(Source texts of formatted documents)
----------
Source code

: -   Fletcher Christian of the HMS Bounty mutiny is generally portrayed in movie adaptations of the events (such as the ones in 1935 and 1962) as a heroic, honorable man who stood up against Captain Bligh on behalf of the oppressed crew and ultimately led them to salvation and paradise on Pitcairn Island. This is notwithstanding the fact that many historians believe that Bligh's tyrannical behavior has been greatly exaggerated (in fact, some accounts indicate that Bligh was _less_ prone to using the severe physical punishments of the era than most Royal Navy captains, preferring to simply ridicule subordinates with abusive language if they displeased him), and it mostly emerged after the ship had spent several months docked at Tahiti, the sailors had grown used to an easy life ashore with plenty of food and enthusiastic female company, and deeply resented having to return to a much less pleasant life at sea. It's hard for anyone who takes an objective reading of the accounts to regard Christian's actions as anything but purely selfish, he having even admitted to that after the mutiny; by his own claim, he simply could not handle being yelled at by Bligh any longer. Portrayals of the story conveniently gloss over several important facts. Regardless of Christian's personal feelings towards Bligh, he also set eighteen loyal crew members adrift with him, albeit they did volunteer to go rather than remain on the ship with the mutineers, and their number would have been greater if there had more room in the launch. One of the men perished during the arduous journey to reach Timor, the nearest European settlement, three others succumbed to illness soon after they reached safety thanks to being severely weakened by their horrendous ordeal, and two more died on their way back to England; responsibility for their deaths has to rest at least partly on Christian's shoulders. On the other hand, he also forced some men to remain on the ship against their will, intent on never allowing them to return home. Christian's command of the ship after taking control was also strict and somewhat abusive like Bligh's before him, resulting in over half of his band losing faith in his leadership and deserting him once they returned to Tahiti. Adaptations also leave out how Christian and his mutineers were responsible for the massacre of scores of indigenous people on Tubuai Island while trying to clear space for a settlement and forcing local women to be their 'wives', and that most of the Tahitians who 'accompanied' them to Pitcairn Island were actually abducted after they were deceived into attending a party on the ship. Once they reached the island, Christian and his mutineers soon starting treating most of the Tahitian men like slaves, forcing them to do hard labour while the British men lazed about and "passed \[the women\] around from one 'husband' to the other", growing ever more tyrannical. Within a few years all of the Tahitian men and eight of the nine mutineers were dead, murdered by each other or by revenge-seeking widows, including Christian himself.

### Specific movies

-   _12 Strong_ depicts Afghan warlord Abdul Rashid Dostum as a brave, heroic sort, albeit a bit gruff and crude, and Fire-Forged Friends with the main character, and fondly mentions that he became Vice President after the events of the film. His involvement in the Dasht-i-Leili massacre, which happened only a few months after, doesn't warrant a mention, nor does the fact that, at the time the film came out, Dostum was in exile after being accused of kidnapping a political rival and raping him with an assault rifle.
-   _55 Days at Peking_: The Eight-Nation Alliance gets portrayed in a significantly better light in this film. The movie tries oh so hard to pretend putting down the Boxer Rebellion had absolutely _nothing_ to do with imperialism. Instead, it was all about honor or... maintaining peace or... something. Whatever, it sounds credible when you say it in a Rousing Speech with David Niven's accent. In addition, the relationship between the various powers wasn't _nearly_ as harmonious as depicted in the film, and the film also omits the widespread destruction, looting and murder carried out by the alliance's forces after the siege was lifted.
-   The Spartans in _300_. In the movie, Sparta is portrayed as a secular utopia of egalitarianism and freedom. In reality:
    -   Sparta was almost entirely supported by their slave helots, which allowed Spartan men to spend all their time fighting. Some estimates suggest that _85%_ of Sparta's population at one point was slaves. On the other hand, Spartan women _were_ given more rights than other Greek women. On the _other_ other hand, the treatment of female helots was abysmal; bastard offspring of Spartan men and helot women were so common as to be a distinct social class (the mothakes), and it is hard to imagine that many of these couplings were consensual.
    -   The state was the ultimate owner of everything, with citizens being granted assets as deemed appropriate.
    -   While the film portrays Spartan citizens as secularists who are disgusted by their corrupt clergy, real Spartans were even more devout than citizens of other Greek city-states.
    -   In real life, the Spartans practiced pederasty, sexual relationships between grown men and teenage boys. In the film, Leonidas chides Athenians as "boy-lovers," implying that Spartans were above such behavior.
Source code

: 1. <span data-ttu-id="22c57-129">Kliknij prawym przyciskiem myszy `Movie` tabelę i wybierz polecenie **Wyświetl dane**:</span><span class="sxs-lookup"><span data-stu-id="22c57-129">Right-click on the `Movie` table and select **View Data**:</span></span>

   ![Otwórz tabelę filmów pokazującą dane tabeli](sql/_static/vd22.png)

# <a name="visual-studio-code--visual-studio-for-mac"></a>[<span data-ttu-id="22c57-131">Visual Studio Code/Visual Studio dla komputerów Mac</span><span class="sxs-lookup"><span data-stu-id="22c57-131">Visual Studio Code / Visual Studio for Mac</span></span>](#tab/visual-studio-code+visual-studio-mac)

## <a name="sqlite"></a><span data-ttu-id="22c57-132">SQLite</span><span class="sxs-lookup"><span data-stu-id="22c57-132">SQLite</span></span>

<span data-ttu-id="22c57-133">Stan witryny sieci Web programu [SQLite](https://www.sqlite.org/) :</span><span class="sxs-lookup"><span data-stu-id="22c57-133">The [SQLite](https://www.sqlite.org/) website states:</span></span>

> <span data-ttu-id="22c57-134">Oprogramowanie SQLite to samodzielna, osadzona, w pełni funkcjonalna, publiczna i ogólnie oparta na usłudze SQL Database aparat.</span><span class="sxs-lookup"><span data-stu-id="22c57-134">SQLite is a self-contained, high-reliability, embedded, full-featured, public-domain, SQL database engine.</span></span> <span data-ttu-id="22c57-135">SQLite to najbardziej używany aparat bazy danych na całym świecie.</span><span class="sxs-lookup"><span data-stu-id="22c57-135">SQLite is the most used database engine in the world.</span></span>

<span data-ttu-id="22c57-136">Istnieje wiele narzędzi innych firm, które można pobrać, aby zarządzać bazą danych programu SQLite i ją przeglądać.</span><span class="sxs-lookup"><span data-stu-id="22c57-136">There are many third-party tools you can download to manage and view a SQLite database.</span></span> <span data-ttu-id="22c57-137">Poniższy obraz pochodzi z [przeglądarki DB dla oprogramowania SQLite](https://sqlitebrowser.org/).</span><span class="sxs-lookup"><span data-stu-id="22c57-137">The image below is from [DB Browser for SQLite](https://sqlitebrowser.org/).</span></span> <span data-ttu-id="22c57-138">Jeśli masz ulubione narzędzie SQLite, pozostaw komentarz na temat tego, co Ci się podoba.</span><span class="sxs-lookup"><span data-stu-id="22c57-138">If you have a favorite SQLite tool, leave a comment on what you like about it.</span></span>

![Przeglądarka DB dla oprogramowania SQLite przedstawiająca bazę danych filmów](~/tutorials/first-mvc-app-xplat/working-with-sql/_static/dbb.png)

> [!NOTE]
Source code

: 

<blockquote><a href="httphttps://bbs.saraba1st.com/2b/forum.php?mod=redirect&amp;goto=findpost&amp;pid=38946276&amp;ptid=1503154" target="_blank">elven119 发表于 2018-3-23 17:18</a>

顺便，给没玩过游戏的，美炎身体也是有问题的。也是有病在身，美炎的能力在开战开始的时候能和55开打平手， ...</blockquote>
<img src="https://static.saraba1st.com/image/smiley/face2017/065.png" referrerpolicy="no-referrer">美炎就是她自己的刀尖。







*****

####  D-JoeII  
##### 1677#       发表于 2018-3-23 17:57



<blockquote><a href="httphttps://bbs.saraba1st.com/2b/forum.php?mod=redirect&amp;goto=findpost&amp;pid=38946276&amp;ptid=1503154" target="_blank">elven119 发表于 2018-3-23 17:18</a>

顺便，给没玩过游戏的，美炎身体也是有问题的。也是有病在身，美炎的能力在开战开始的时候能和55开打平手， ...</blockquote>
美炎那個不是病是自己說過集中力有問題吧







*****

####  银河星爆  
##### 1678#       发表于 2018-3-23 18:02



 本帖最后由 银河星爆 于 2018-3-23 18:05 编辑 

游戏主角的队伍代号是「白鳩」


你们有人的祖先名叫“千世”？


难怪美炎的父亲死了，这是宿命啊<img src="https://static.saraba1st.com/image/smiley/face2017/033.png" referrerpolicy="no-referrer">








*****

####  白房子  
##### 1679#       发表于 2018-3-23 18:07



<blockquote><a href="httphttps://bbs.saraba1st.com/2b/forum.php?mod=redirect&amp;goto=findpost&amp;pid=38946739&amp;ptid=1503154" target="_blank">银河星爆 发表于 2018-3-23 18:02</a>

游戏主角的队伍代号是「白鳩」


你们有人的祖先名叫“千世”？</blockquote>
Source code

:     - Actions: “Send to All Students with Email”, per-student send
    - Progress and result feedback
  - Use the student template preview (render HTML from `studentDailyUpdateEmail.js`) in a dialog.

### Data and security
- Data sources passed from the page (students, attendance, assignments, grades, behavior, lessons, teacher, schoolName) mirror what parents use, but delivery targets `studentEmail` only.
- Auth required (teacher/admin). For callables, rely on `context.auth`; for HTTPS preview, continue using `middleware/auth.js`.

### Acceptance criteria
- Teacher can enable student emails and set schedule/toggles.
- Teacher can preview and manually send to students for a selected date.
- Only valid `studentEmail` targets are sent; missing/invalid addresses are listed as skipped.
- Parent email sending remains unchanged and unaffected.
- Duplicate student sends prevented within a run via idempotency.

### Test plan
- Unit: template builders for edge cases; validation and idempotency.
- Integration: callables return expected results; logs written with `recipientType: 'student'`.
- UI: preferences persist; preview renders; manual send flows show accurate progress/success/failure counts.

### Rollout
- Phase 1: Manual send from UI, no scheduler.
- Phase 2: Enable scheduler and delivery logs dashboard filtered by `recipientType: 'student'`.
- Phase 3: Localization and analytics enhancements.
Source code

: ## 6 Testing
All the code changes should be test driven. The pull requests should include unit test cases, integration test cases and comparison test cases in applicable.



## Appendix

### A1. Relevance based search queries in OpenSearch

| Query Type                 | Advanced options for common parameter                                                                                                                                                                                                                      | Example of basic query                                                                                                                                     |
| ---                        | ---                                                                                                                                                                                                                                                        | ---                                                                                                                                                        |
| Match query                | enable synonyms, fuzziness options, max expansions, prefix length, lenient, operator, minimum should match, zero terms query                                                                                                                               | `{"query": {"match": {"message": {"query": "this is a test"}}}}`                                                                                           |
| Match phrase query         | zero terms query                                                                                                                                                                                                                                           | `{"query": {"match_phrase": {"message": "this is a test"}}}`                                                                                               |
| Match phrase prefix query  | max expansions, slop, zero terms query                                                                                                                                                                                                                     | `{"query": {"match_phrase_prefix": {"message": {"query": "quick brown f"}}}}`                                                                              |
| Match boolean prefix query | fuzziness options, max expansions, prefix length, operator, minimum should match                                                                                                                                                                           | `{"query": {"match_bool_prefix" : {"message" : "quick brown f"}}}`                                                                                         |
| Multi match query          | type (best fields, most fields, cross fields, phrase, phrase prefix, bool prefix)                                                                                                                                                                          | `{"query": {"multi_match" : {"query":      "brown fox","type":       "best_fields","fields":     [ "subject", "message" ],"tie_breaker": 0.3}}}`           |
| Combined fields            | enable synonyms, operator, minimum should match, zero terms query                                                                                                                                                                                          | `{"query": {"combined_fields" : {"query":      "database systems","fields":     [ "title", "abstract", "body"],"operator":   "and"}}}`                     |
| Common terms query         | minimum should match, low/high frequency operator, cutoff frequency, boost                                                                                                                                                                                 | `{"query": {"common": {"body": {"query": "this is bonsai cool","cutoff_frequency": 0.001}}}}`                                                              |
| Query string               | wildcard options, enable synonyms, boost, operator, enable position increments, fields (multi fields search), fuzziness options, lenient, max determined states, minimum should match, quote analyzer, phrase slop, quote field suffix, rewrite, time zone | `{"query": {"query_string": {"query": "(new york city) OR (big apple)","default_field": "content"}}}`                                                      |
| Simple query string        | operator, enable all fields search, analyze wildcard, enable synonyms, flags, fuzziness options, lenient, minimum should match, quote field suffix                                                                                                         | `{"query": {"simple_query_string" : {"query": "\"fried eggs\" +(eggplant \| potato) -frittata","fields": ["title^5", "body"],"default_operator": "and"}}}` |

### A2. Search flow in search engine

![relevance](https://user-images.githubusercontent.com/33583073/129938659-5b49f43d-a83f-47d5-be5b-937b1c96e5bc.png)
----------
# What the task asks
The required output is every line above from the one with "Advanced options for" down to the one with "Match phrase prefix", restated word for word, ends included.

# Written answer
| Query Type                 | Advanced options for common parameter                                                                                                                                                                                                                      | Example of basic query                                                                                                                                     |
| ---                        | ---                                                                                                                                                                                                                                                        | ---                                                                                                                                                        |
| Match query                | enable synonyms, fuzziness options, max expansions, prefix length, lenient, operator, minimum should match, zero terms query                                                                                                                               | `{"query": {"match": {"message": {"query": "this is a test"}}}}`                                                                                           |
| Match phrase query         | zero terms query                                                                                                                                                                                                                                           | `{"query": {"match_phrase": {"message": "this is a test"}}}`                                                                                               |
| Match phrase prefix query  | max expansions, slop, zero terms query                                                                                                                                                                                                                     | `{"query": {"match_phrase_prefix": {"message": {"query": "quick brown f"}}}}`                                                                              |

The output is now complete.